🤖 AI Summary
This study investigates how large language models may introduce and amplify stereotypical biases when generating personalized climate communication tailored to different age and gender groups. The authors construct a controlled evaluation framework, employing both isolated and context-rich generation settings, to systematically examine the influence of demographic conditioning on model outputs for the first time.

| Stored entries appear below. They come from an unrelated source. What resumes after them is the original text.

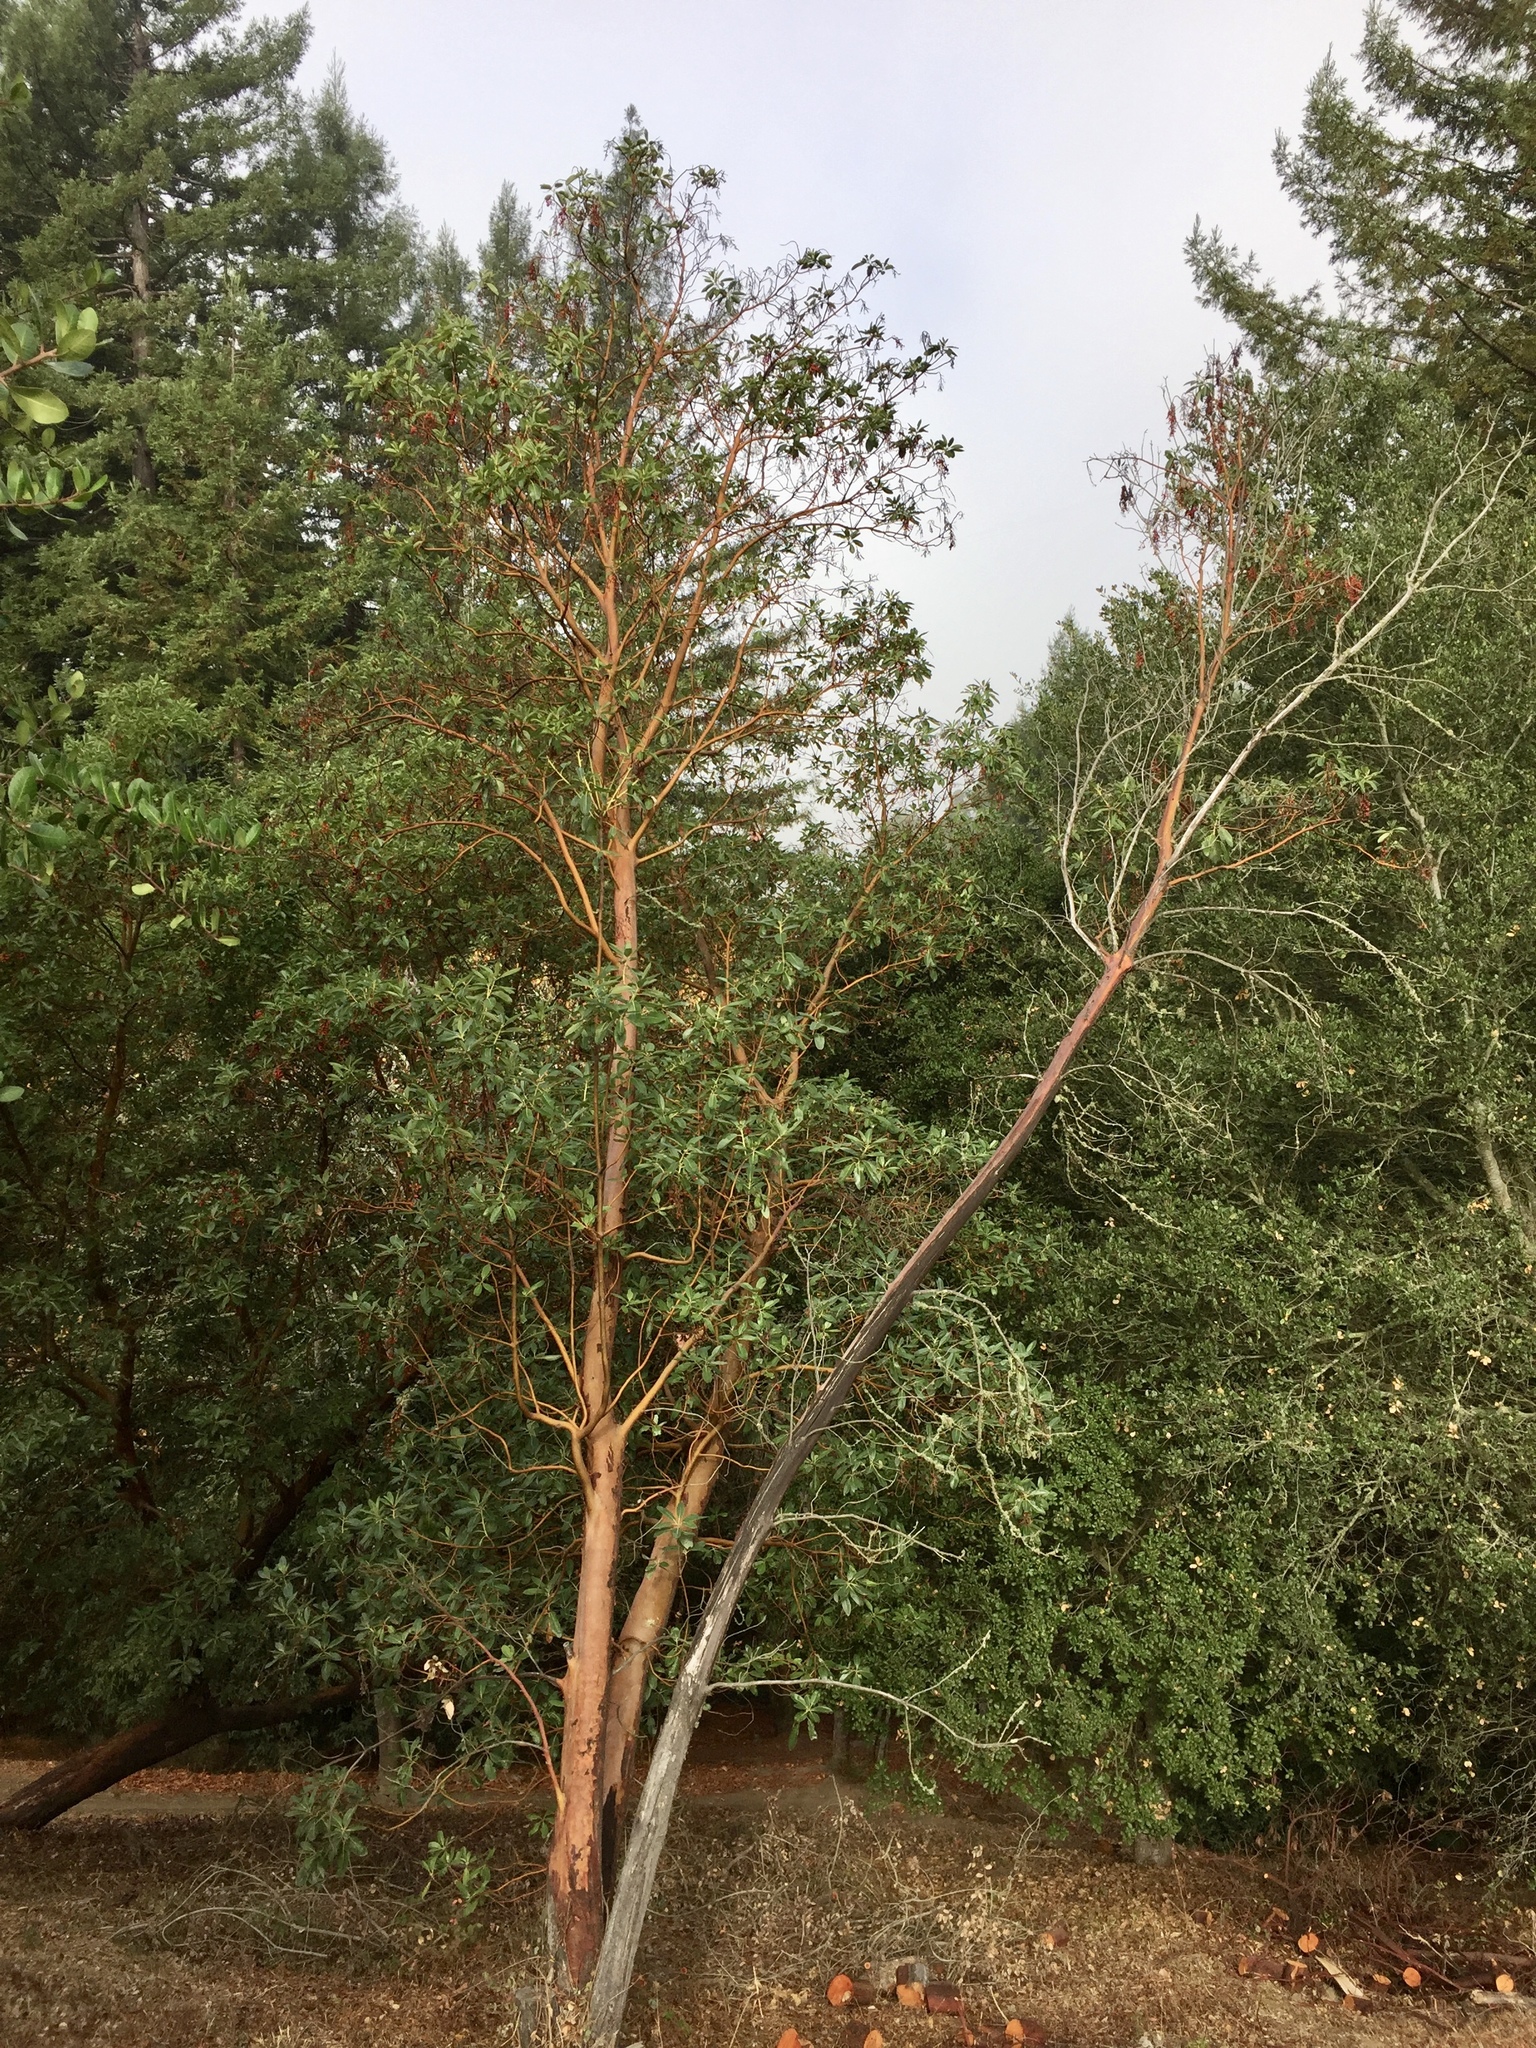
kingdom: Plantae
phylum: Tracheophyta
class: Magnoliopsida
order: Ericales
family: Ericaceae
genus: Arbutus
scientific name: Arbutus menziesii
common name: Pacific madrone
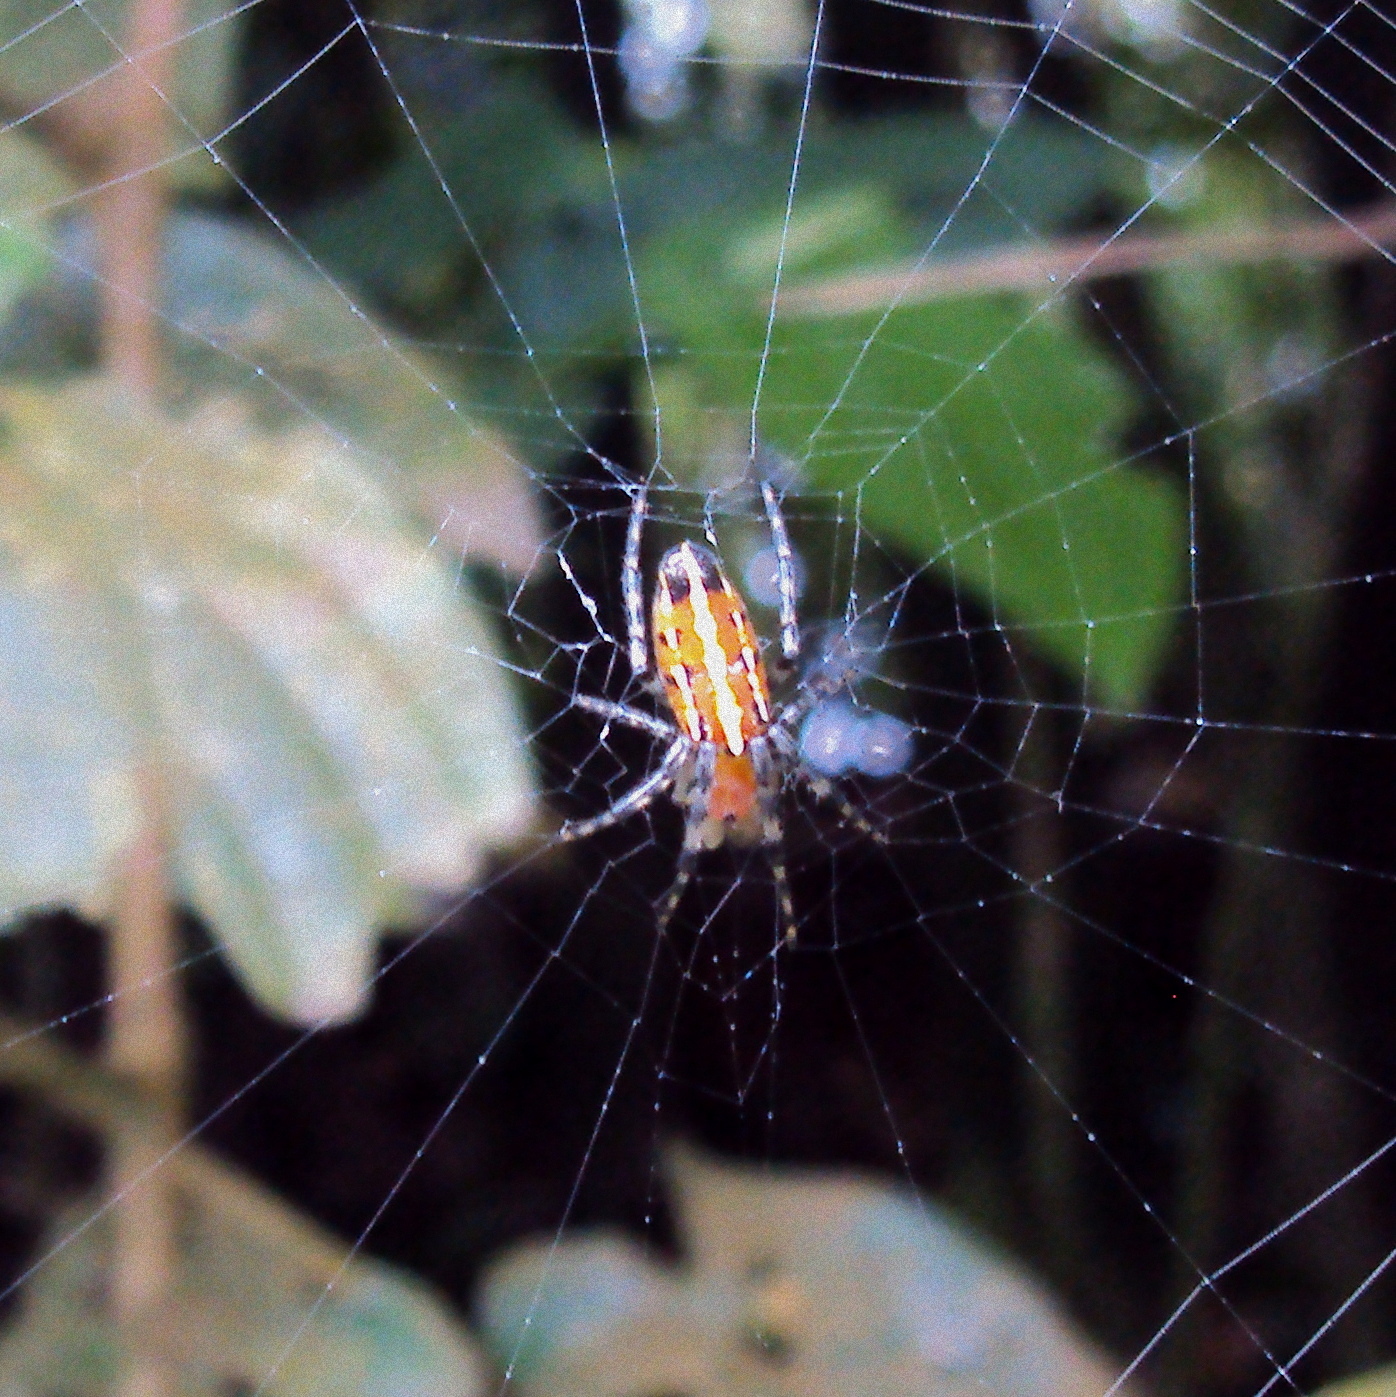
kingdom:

Analyzing responses from GPT-4o, Llama-3.3, and Mistral-Large 2.1 across lexical content, linguistic style, and persuasive framing, they find that messages targeting men and younger audiences emphasize agency and innovation, whereas those for women and older adults are framed around care and tradition. Contextual prompts significantly exacerbate these biases and increase perceived persuasiveness for younger or male recipients. The work proposes a realistic evaluation paradigm integrating thematic and geographic context, revealing how contextual cues can intensify bias in model-generated text.
📝 Abstract
Large language models (LLMs) are increasingly capable of generating personalized, persuasive text at scale, raising new questions about bias and fairness in automated communication. This paper presents the first systematic analysis of how LLMs behave when tasked with demographic-conditioned targeted messaging. We introduce a controlled evaluation framework using three leading models -- GPT-4o, Llama-3.3, and Mistral-Large 2.1 -- across two generation settings: Standalone Generation, which isolates intrinsic demographic effects, and Context-Rich Generation, which incorporates thematic and regional context to emulate realistic targeting. We evaluate generated messages along three dimensions: lexical content, language style, and persuasive framing. We instantiate this framework on climate communication and find consistent age- and gender-based asymmetries across models: male- and youth-targeted messages emphasize agency, innovation, and assertiveness, while female- and senior-targeted messages stress warmth, care, and tradition. Contextual prompts systematically amplify these disparities, with persuasion scores significantly higher for messages tailored to younger or male audiences. Our findings demonstrate how demographic stereotypes can surface and intensify in LLM-generated targeted communication, underscoring the need for bias-aware generation pipelines and transparent auditing frameworks that explicitly account for demographic conditioning in socially sensitive applications.